**Documento di origine**.

· · · · · · ·

Da morti continuavano a prendere la pensione, 15 denunciati. Nei guai anche medici e dipendenti comunali
Non a caso gli inquirenti l’hanno voluta chiamare operazione “Vita eterna”: parliamo del blitz eseguito stamani dalla Guardia di Finanza di Locri in collaborazione con gli uffici territoriali dell’Inps, e sotto il coordinamento dalla Procura locale, diretta da Luigi D’Alessio, che avrebbe fatto luce su delle “importanti” irregolarità nell’erogazione di pensioni che sono state percepite da persone risultate però morte.
L’indagine delle fiamme gialle si è concentrata e ha scandagliato un periodo di quasi otto anni, ovvero dal 1° di gennaio del 2010 fino al 31 luglio del 2018.
Una meticolosa e lunga analisi, partita dall’acquisizione di documenti negli enti comunali della locride di circa 6 mila nominativi di soggetti deceduti che, successivamente, sono stati oggetto di accurati approfondimenti investigativi effettuati consultando le Banche Dati della stessa Guardia di Finanza.

· · · · · · ·

**Istruzioni di lavoro**.
Ricopia dall'articolo sulle pensioni dei defunti il passo che va da "Una meticolosa e" a "Guardia di Finanza.".

· · · · · · ·

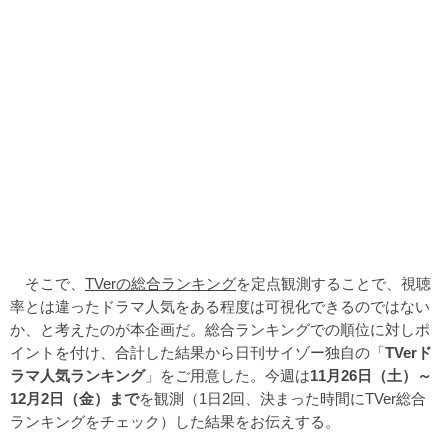
そこで、
TVerの総合ランキング
を定点観測することで、視聴
率とは違ったドラマ人気をある程度は可視化できるのではない
か、と考えたのが本企画だ。総合ランキングでの順位に対しポ
イントを付け、合計した結果から日刊サイゾー独自の「
TVerド
ラマ人気ランキング
」をご用意した。今週は
11月26日（土）～
12月2日（金）まで
を観測（1日2回、決まった時間にTVer総合
ランキングをチェック）した結果をお伝えする。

· · · · · · ·

**Esercizio svolto**.
Una meticolosa e lunga analisi, partita dall’acquisizione di documenti negli enti comunali della locride di circa 6 mila nominativi di soggetti deceduti che, successivamente, sono stati oggetto di accurati approfondimenti investigativi effettuati consultando le Banche Dati della stessa Guardia di Finanza.